What is Computational Neuroscience ?

It is not uncommon for me to get asked ‘What Computational Neuroscience is?’ as I’m pursuing a degree in the Computational Modelling track of Applied Cognitive Neuroscience and most people whom I have come across outside of this domain have hardly heard about such a field. So explaining to them what it is in layman term is challenging, as the field itself is sparsely defined. Trying to know what it is, from ‘Wikipedia’ also might not help everyone. I, myself must have taken a while to understand what the field actually is. In this blog post I will try to explain what Computational Neuroscience is, from what I have understood. Maybe I could come up with a better explanation in the future as I go deeper.

Although the name Computational Neuroscience might have emerged recently, the central motivation must have started somewhere in between late 1940s and 1980s during the days of the rise of conventional AI. In the most flamboyant language, Computational Neuroscience can be called an interdisciplinary field of Neuroscience, Cognitive Science, Computer Science and Psychology. In a more abstract language, we can define Computational Neuroscience as a field that aims at explaining the neural mechanisms behind the cognitive abilities of living beings by developing quantitative models (Neural Networks) of those mechanisms or in other words a methodological branch that exploits the resourcefulness of computational research to explain how the neural structures achieve their effect.

One of the widely held belief that has contributed to the development of this field is, understanding how human mind works will help us to design machines that can outperform today’s computer programs for visual recognition, language processing and artificial intelligence. And there is also this other half of the field trying to explain how brain works by taking inspiration from Computer Science. 

So is the brain a computer ? The answer is Yes and No. Though brain was the motivation in the early half of the computer revolution for most of its architectures, as I said in the previous paragraph, today we are coming the other way around, trying to explain functioning of our nervous system in the computational terms. But yet why can’t we accept brain as a computer? There is so much discrepancies than similarities between a brain and a computer. Unlike manufactured computers, our brains are highly plastic – they grow, develop, learn and change. And though we have managed to develop processors that have higher performance rate than our brain, even the most expensive super computer fails before the efficiency of the parallel processing of human mind (Our brains can only communicate in the range of milliseconds whereas the newest computers communicate at the speed of nano and picoseconds ).

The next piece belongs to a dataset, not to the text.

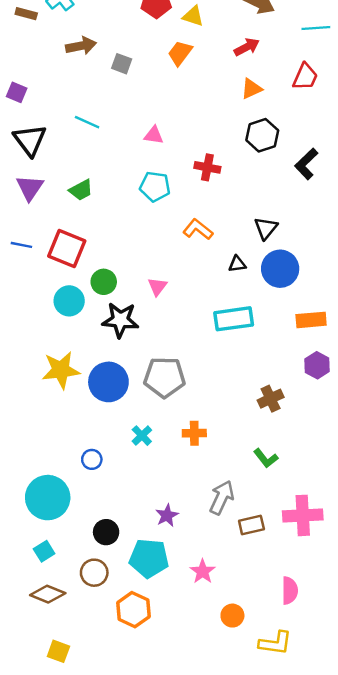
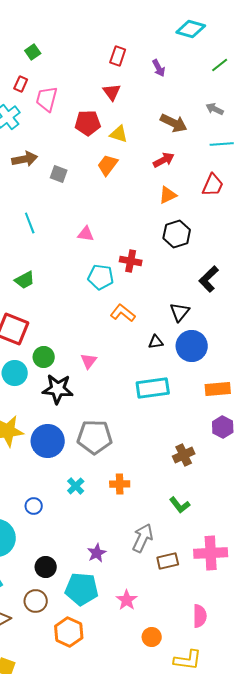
cyan line: (87, 122) -> (30, 223), turned 45
black L-shape: (306, 164) -> (209, 279), moved
cyan pentagon: (155, 186) -> (101, 277), moved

The core organization of brain within Computational Neuroscience is loosely structured by the Marr’s levels of Analysis. Marr defined three levels to every system that makes computations. The topmost level is the (1) Computational level where in we have the abstract problem analysis breaking down it’s main components; underneath it comes the (2) algorithmic level where we define the formal procedures; and then the last level (3) hardware level or the physical implementation level of the computation.

We know what happens and how it happens millions and billions of miles away from our planet earth but not yet how our own mind works. Unlike many other branches, here a pure bottom-up approach nor a pure top-down approach is not going to be helpful, which makes it both the most challenging as well as the most exciting field to be in right now.

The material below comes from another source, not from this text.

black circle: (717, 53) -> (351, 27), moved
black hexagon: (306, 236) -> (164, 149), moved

Getting Started in Computational Neuroscience

The demand for Computational Neuroscientists have been on the rise since the inception of BRAIN Initiative and Human Connectome Project. And today getting into a graduate program is not the only means to kickstart your journey in Computational Neuroscience.  Even if your plan is to get into a graduate program, I would strongly recommend auditing the following MOOCs:

  1. Computational Neuroscience (Coursera): The most comprehensive introductory course on Computational Neuroscience available in the internet. The course starts from the basics of neurobiology and takes you all the way upto building learning algorithms.
  2. Machine Learning by Andrew Ng (Coursera): This requires no explanation. If you have used Coursera or have googled about Machine Learning, you must have came across this name at least once. Andrew Ng is the founder of Coursera and his Machine Learning course was the first one to be offered in Coursera, which is the most taken and recommended course in Coursera.
  3. Neural Network Mathematics (Coursera): Get ready to bleed. Once you complete this course, be ready to call yourself an expert of Machine Learning.
  4. Deep Learning by Google (Udacity)
  5. Principles of fMRI 1 & fMRI 2

Other resources:

  1. [Ebook] Python in Neuroscience (Frontiers in Neuroinformatics)

Why this Blog ?

Ideas are worthless unless they can be communicated clearly and persuasively to others. And the best place to communicate them is the internet. I believe in an open culture where people from different disciplines and different nations share their ideas and contribute to each other’s works. In this fast ever changing world, the best way to accelerate your research is to keep your works open and accessible to everyone, so that they can learn, share and comment on your work!

This blog is a scientific journal of my learnings, findings, ideas and research works done in the field of Computational Neuroscience. Other than my ideas & works, I would also be sharing my reviews on stuffs that excites me!